D’autres évêques, comme l’archevêque de Cologne, le cardinal Joachim Meisner, avaient comparé la barrière de sécurité au Mur de Berlin : « Je ne pensais pas revoir quelque chose de ce genre de ma vie. Ce mur tombera comme le Mur de Berlin avant lui », a dit Mgr Meisner au quotidien Frankfurter Allgemeine Zeitung. Les médias allemands ont rapporté surtout les propos des évêques sur le mur et la situation difficile des Palestiniens.
Le président du Yad Vashem, Avner Shalev, s’est déclaré « choqué et surpris » par les propos de Mgr Maria Hanke : « Les actions d’Israël n’ont rien à voir avec celles des Nazis. Les gens ont des opinions diverses sur le conflit israélo-palestinien et il est légitime de critiquer les politiques de même qu’il est légitime de faire entendre des critiques sur n’importe quel autre problème », écrit Shalev dans une lettre adressée au président de la conférence épiscopale allemande et publiée par la presse israélienne.
« Ces comparaisons injurieuses et injustifiées conduisent à affaiblir la mémoire des victimes de le Shoah et à affaiblir les consciences de ceux qui essaient d’amoindrir la responsabilité de l’Europe dans les crimes nazis » explique le directeur du Yad Vashem.

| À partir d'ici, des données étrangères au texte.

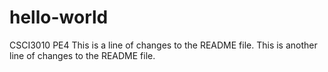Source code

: # hello-world
CSCI3010 PE4
This is a line of changes to the README file.
This is another line of changes to the README file.
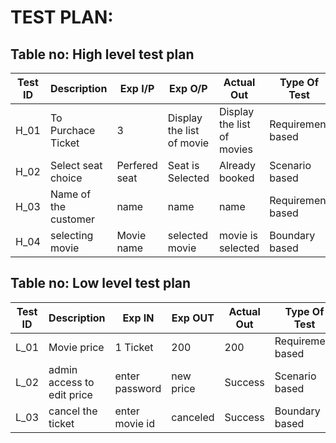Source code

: # TEST PLAN:

## Table no: High level test plan

| **Test ID** | **Description**     | **Exp I/P** | **Exp O/P** | **Actual Out** |**Type Of Test**  |    
|-------------|---------------------|------------|-------------|----------------|------------------|
|  H_01       | To Purchace Ticket  | 3 | Display the list of movie | Display the list of movies |Requirement based |
|  H_02       | Select seat choice | Perfered seat|Seat is Selected|Already booked| Scenario based    |
|  H_03       | Name of the customer|  name |name |name | Requirement based  |
|  H_04       | selecting movie | Movie name | selected movie | movie is selected | Boundary based |

## Table no: Low level test plan

| **Test ID** | **Description**   | **Exp IN** | **Exp OUT** | **Actual Out** |**Type Of Test**  |    
|-------------|------------------|------------|-------------|----------------|------------------|
|  L_01       | Movie price  |  1 Ticket |200 |200 |Requirement based |
|  L_02       | admin access to edit price  |  enter password |new price|Success |Scenario based    |
|  L_03       | cancel the ticket |  enter movie id |canceled |Success |Boundary based    |
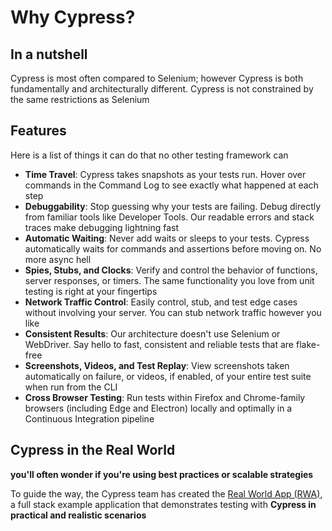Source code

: # Why Cypress?

## In a nutshell

Cypress is most often compared to Selenium; however Cypress is both fundamentally and architecturally different. Cypress is not constrained by the same restrictions as Selenium

## Features

Here is a list of things it can do that no other testing framework can

- **Time Travel**: Cypress takes snapshots as your tests run. Hover over commands in the Command Log to see exactly what happened at each step
- **Debuggability**: Stop guessing why your tests are failing. Debug directly from familiar tools like Developer Tools. Our readable errors and stack traces make debugging lightning fast
- **Automatic Waiting**: Never add waits or sleeps to your tests. Cypress automatically waits for commands and assertions before moving on. No more async hell
- **Spies, Stubs, and Clocks**: Verify and control the behavior of functions, server responses, or timers. The same functionality you love from unit testing is right at your fingertips
- **Network Traffic Control**: Easily control, stub, and test edge cases without involving your server. You can stub network traffic however you like
- **Consistent Results**: Our architecture doesn't use Selenium or WebDriver. Say hello to fast, consistent and reliable tests that are flake-free
- **Screenshots, Videos, and Test Replay**: View screenshots taken automatically on failure, or videos, if enabled, of your entire test suite when run from the CLI
- **Cross Browser Testing**: Run tests within Firefox and Chrome-family browsers (including Edge and Electron) locally and optimally in a Continuous Integration pipeline

## Cypress in the Real World

**you'll often wonder if you're using best practices or scalable strategies**

To guide the way, the Cypress team has created the [Real World App (RWA)](https://github.com/cypress-io/cypress-realworld-app), a full stack example application that demonstrates testing with **Cypress in practical and realistic scenarios**
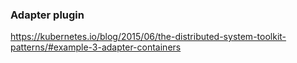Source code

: ### Adapter plugin
https://kubernetes.io/blog/2015/06/the-distributed-system-toolkit-patterns/#example-3-adapter-containers
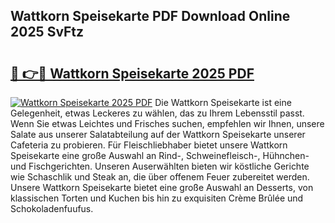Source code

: ## Wattkorn Speisekarte PDF Download Online 2025 SvFtz

# <h2><a href="http://gc9eb2b.nevu.top/?p=Wattkorn+Speisekarte">🔗 👉🔴 Wattkorn Speisekarte 2025 PDF</a></h2>

[![Wattkorn Speisekarte 2025 PDF](https://i.imgur.com/dBaPXMq.png)](http://gc9eb2b.nevu.top/?p=Wattkorn+Speisekarte)
Die Wattkorn Speisekarte ist eine Gelegenheit, etwas Leckeres zu wählen, das zu Ihrem Lebensstil passt. Wenn Sie etwas Leichtes und Frisches suchen, empfehlen wir Ihnen, unsere Salate aus unserer Salatabteilung auf der Wattkorn Speisekarte unserer Cafeteria zu probieren. Für Fleischliebhaber bietet unsere Wattkorn Speisekarte eine große Auswahl an Rind-, Schweinefleisch-, Hühnchen- und Fischgerichten. Unseren Auserwählten bieten wir köstliche Gerichte wie Schaschlik und Steak an, die über offenem Feuer zubereitet werden. Unsere Wattkorn Speisekarte bietet eine große Auswahl an Desserts, von klassischen Torten und Kuchen bis hin zu exquisiten Crème Brûlée und Schokoladenfuufus.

En réponse à la missive adressée par le président du Yad Vashem, le président de la conférence épiscopale, le cardinal Lehmann, lui a envoyé une lettre regrettant les propos de certains de ses confrères. « On ne peut comparer, de quelque manière que ce soit, des situations de crise ou d’injustice actuelles avec l’assassinat massif de juifs par le national-socialisme. L’intention n’a sans aucun doute jamais été de blesser les survivants de la Shoah ou la population juive en Israël » explique l’archevêque de Mayence.